- _Work order_:
Answer these questions from the passage on Australian population and superannuation:
(a) By how much did the number of people aged 65 + increase in 2011?
(b) Which line color shows the growth in people aged 65 +?
(c) Who is named as chief executive of Macroplan Australia?
BEGIN Source passage
By sourcing data from the Australian Bureau of Statistics, I have been able to draw some analysis to get a clearing view of changes in population groups. The chart below gives you an idea of the fear of a proportional increase in retirees:







Over the next decade, in % growth terms, there is a disproportionate number of people entering retirement age. Statistics will do that.






The growth in people aged 65 + is the green line. In 2011, the increase in number of people 65 + is 93,000. But the increase in people aged 20 to 65 is 223,000. You would think that the additional savers would more than offset the people drawing down funds in retirement. There doesn't seem to be a cash-flow issue today, as the media might suggest. I am not saying that 15% superannuation is a bad idea, but threatening fund redemptions unless an increase is made seems disingenuous.

Longer term trends do indicate that the proportion of people aged 20 to 65 declines over time. The absolute number continually increases, but as a proportion of the total population the long-term trend is down.






The problem is more what the political attitude is to long term social welfare and how the country generates and allocates resources.

Michael Cornips


----------



## sinner (28 January 2011)

Michael Cornips said:


> threatening fund redemptions unless an increase is made seems disingenuous.
> 
> Michael Cornips




Hi Michael,

Great post. Thanks for covering this phenomenon which is occurring in many countries from the Aussie perspective.

re the quote above, disingenuous based on the assumption that everything is fine within Superland.

My guess is promises of growth and returns have been made _en masse_ and that without a return to the levels of growth seen pre-GFC the Superannuation ponzi will be exposed for what it is.

From the courier article you linked:


> Brian Haratsis, chief executive of Macroplan Australia, says unless more money is pumped into the system by current workers, many funds may not have enough liquid assets to meet redemptions, forcing them to shut up shop.
END Source passage
BEGIN Supplied information
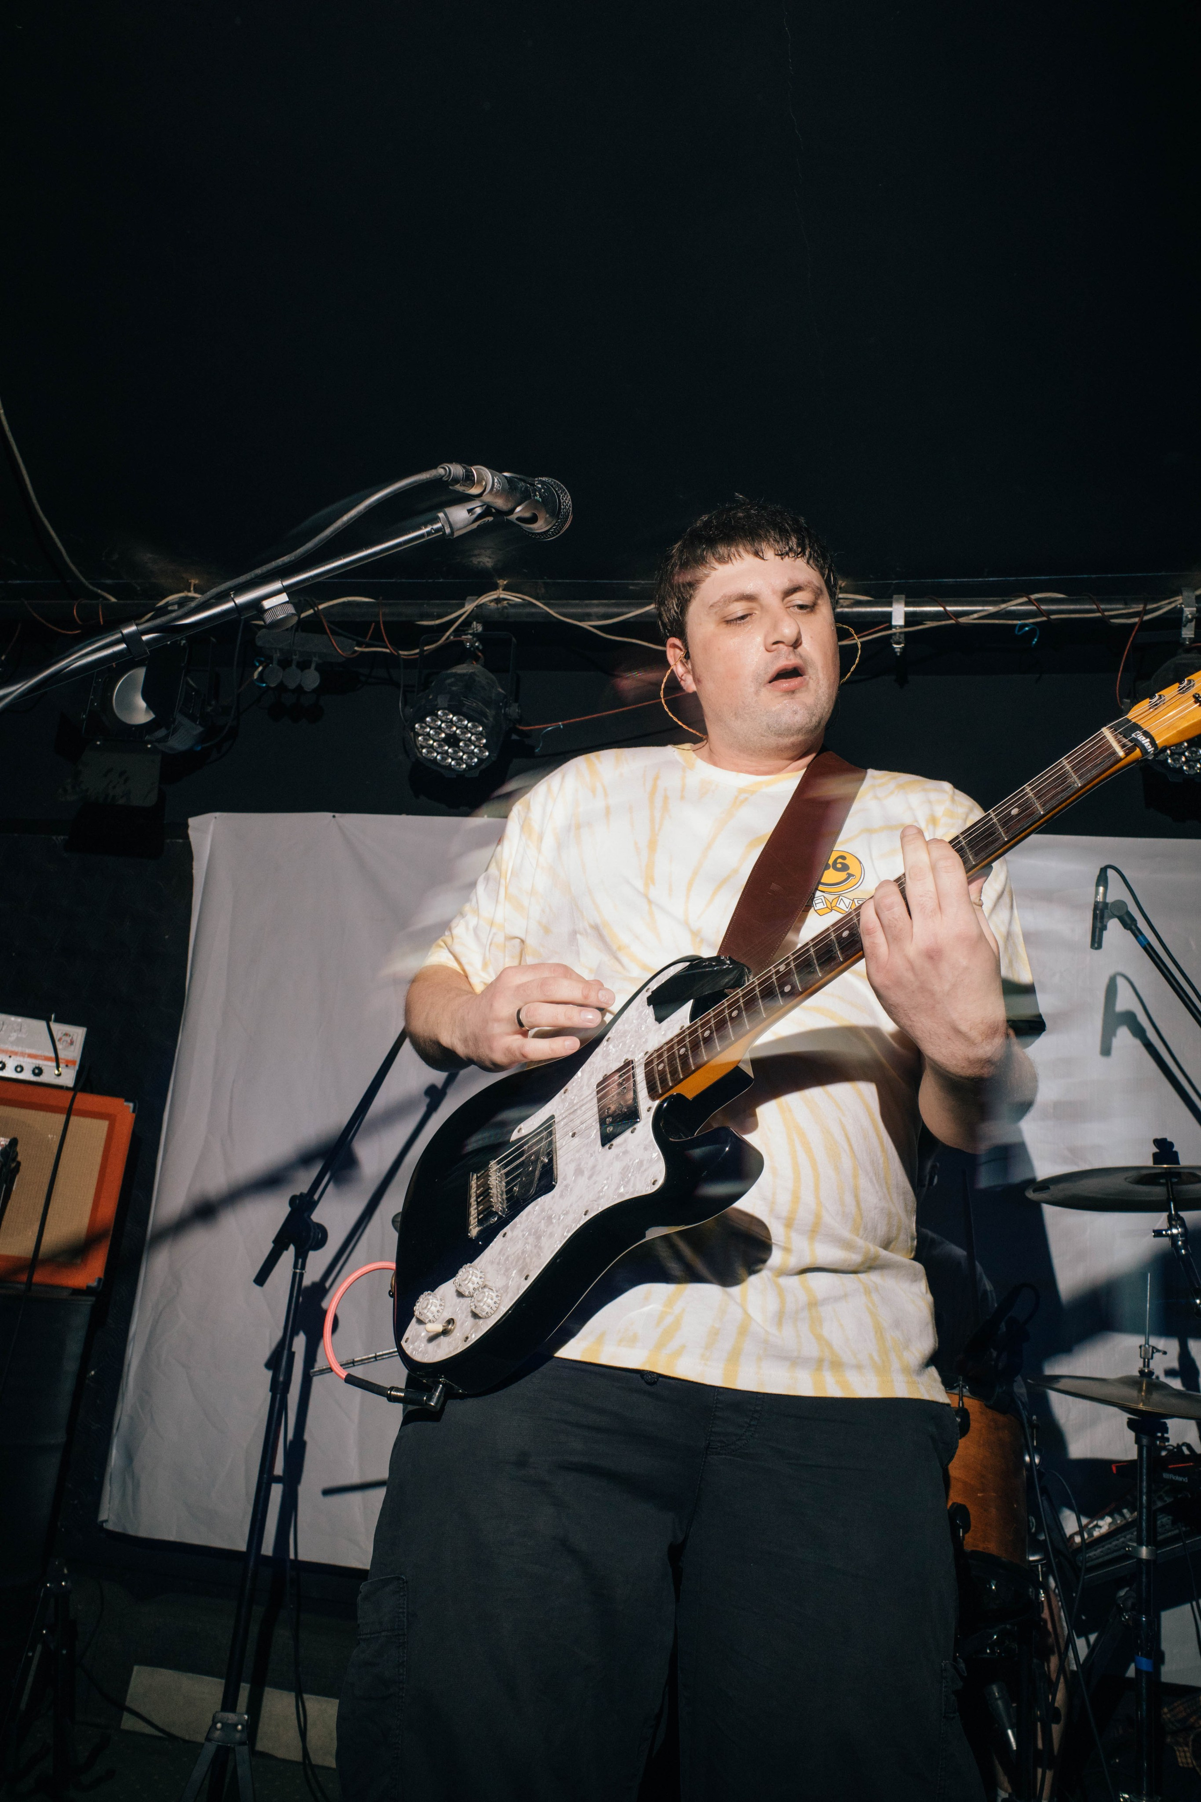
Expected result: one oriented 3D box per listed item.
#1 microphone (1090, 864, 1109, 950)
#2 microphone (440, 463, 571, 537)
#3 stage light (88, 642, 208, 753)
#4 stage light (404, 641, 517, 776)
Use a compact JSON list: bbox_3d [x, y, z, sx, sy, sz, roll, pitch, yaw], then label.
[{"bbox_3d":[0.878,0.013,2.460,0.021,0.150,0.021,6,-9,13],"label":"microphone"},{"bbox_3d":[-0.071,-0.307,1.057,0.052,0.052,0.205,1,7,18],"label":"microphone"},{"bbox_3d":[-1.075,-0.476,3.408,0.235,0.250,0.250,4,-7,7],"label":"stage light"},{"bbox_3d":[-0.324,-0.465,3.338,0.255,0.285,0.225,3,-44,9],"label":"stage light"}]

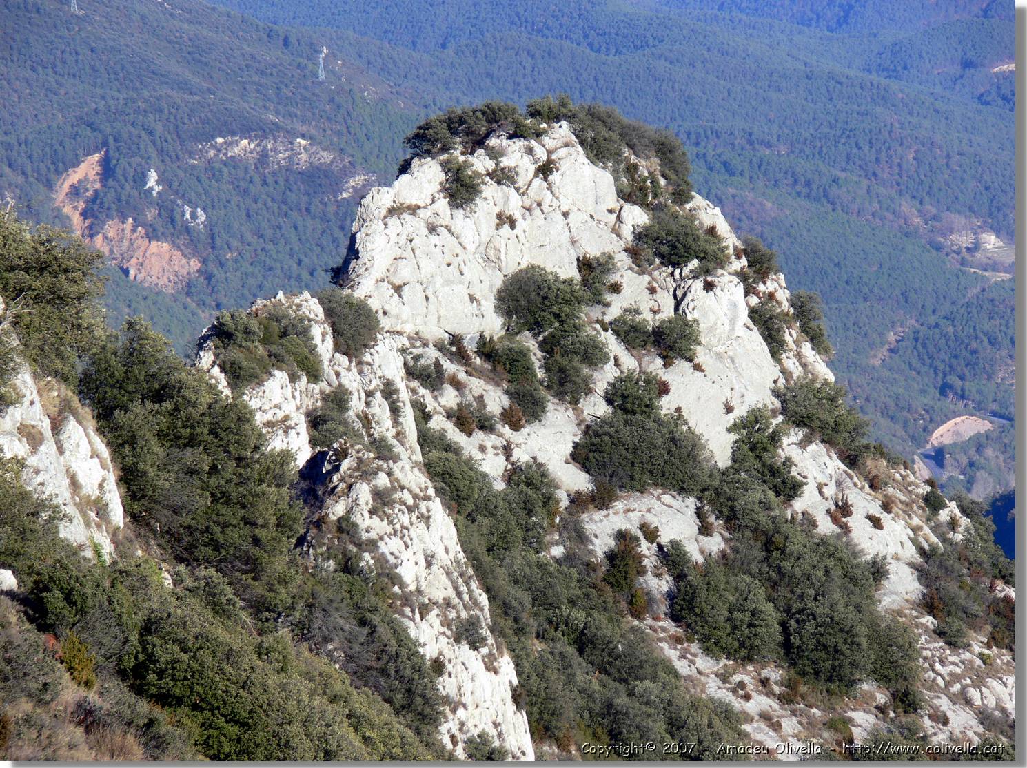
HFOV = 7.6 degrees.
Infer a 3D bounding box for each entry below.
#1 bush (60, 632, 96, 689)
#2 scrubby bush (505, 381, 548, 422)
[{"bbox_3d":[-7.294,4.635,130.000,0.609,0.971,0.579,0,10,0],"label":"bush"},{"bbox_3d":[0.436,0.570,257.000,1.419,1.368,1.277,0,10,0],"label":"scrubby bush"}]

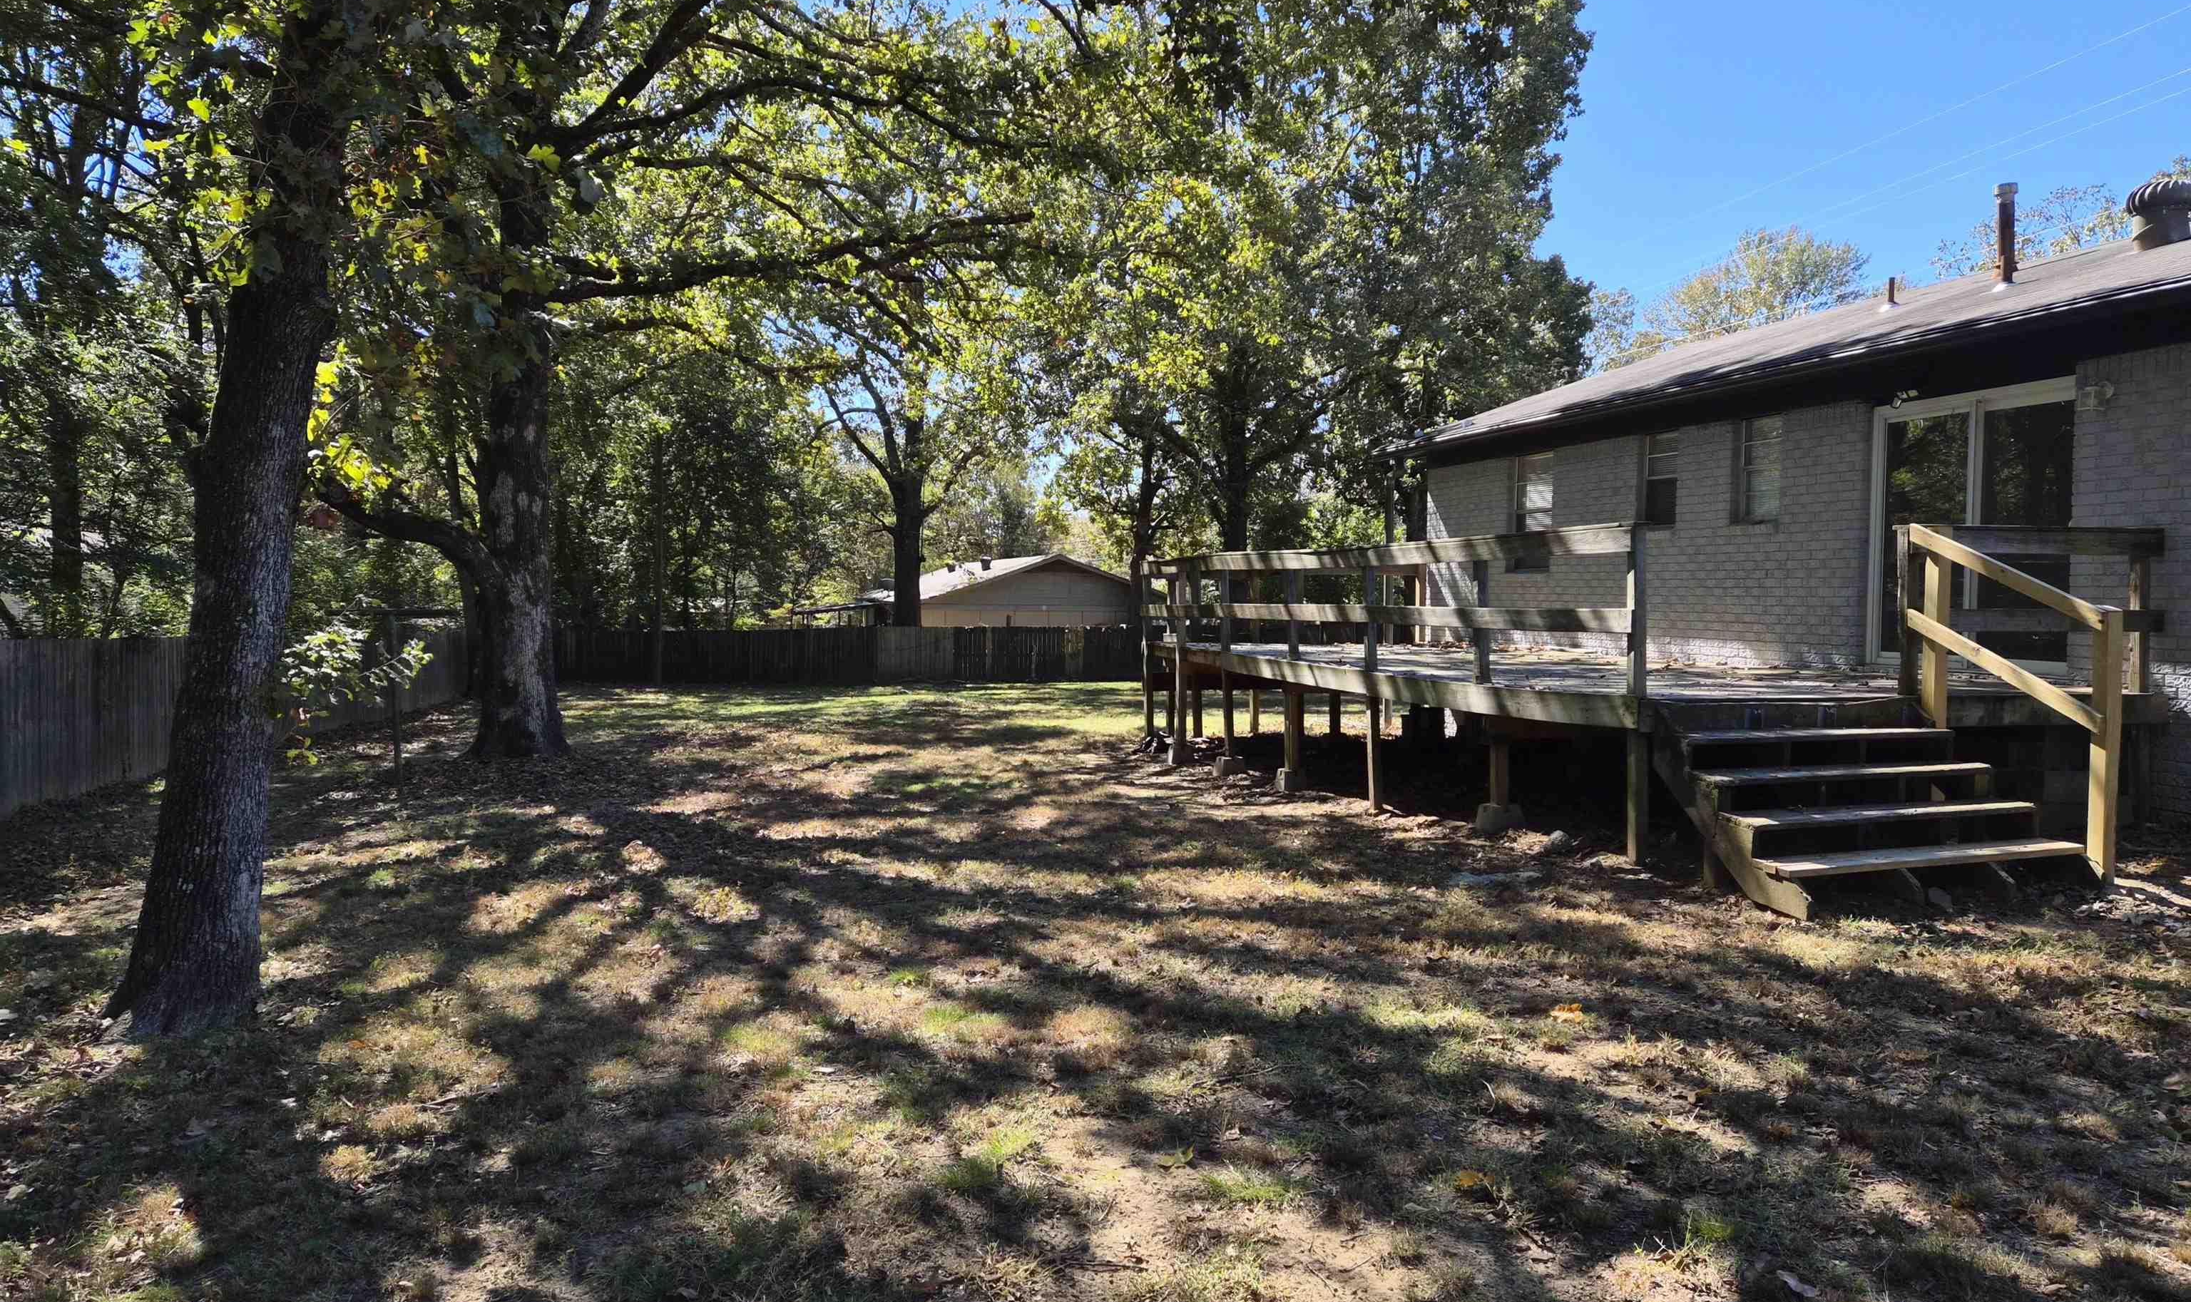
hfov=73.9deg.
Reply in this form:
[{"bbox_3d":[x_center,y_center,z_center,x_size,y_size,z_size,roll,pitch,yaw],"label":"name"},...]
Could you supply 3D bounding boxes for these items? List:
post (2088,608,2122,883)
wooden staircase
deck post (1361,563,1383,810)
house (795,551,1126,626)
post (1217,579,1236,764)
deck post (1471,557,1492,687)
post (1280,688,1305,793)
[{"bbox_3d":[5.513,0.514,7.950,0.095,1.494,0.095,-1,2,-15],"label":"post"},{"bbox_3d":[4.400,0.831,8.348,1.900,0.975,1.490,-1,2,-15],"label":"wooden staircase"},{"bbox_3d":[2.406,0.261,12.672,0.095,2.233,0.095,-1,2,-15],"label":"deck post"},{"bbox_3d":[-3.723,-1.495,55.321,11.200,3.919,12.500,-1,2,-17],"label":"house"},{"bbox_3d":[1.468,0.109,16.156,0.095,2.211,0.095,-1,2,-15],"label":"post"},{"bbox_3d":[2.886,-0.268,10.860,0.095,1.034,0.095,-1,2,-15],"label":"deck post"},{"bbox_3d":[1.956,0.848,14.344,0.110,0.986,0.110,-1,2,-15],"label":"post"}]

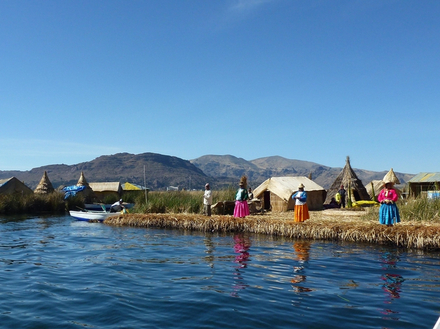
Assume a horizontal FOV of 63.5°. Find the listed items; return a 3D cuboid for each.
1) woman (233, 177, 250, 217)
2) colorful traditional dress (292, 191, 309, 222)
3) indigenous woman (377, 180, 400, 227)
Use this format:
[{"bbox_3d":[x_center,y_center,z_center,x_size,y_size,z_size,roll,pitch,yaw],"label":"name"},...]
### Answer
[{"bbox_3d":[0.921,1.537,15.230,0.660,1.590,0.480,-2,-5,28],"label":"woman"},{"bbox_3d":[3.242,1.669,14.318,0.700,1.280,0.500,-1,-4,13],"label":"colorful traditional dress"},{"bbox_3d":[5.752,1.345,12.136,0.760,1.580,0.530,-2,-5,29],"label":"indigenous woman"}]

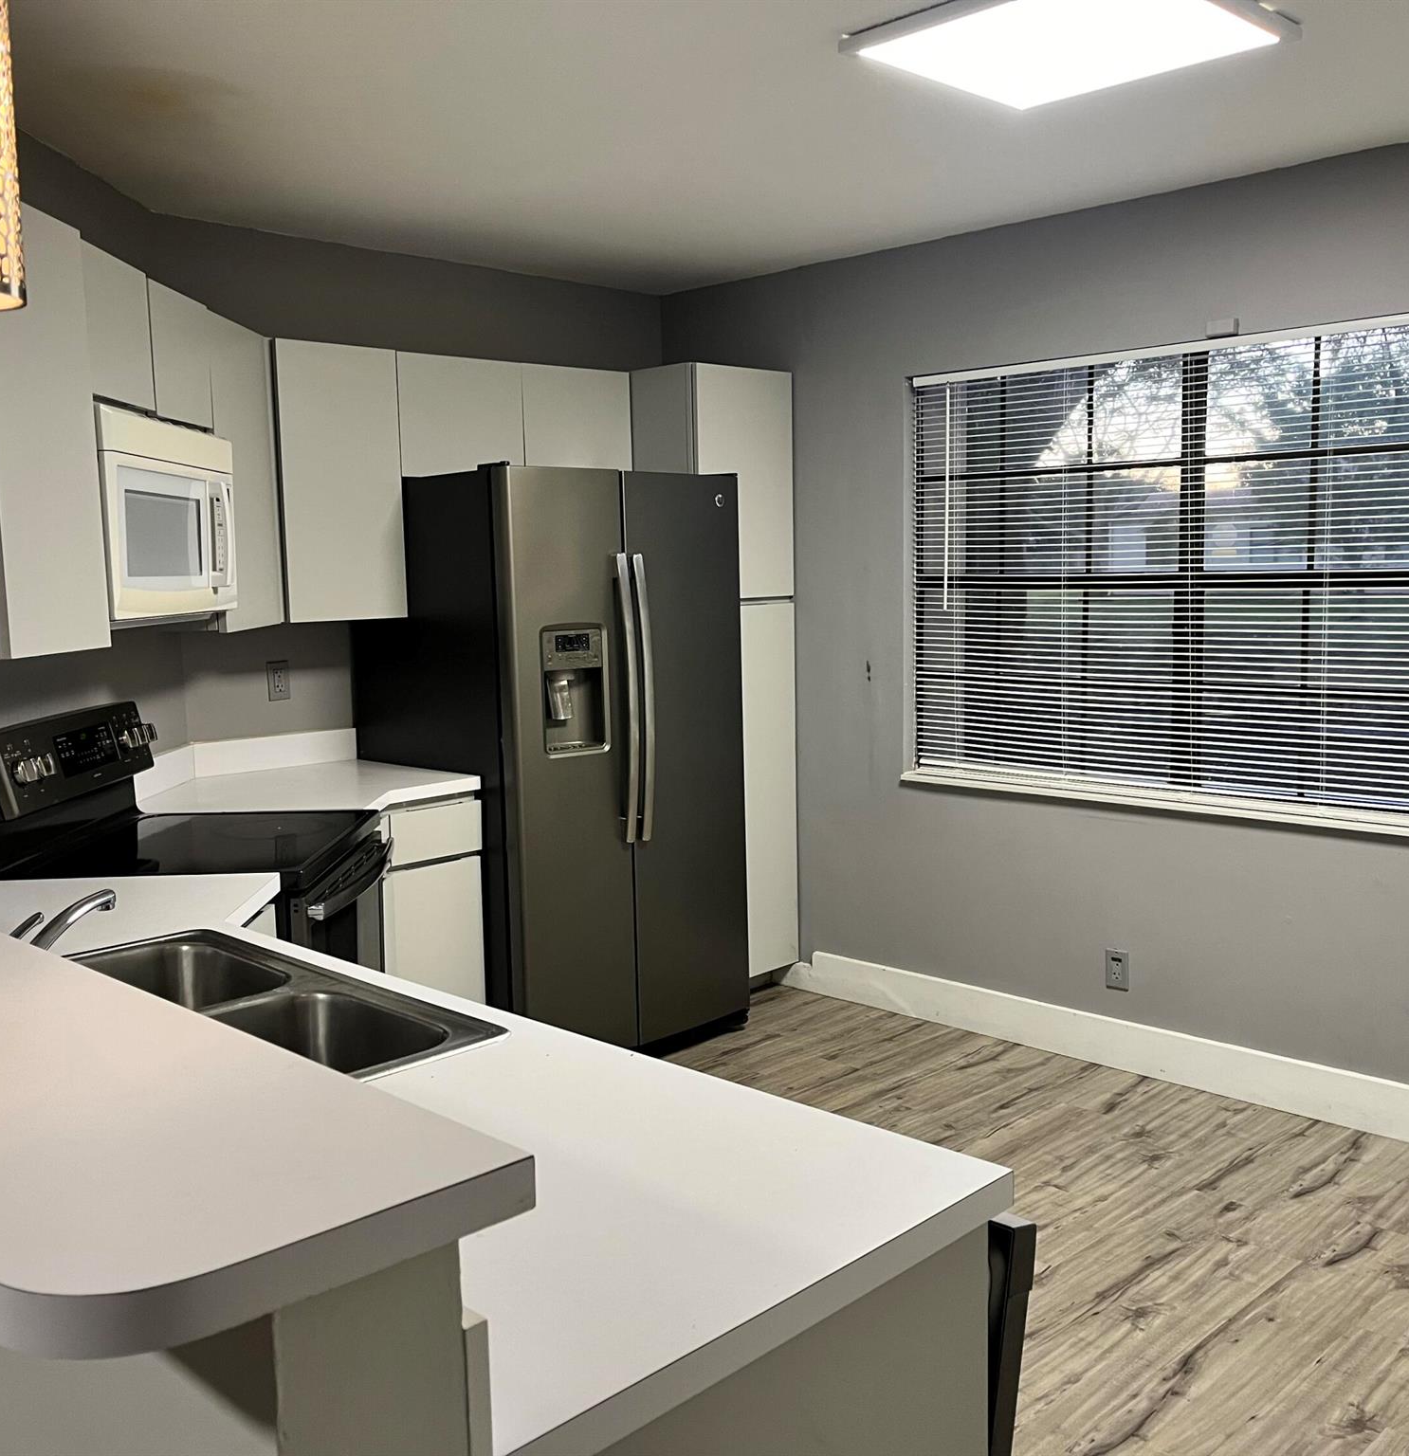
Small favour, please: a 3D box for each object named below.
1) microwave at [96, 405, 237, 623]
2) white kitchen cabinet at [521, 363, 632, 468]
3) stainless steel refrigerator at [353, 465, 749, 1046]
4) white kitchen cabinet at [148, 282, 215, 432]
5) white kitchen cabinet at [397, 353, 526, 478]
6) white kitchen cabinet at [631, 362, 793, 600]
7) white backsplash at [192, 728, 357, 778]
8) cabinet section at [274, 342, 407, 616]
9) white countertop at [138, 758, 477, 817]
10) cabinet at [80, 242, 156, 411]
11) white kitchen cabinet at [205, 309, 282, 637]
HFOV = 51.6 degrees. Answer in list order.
END Supplied information
- _Written answer_:
(a) 93,000
(b) Green
(c) Brian Haratsis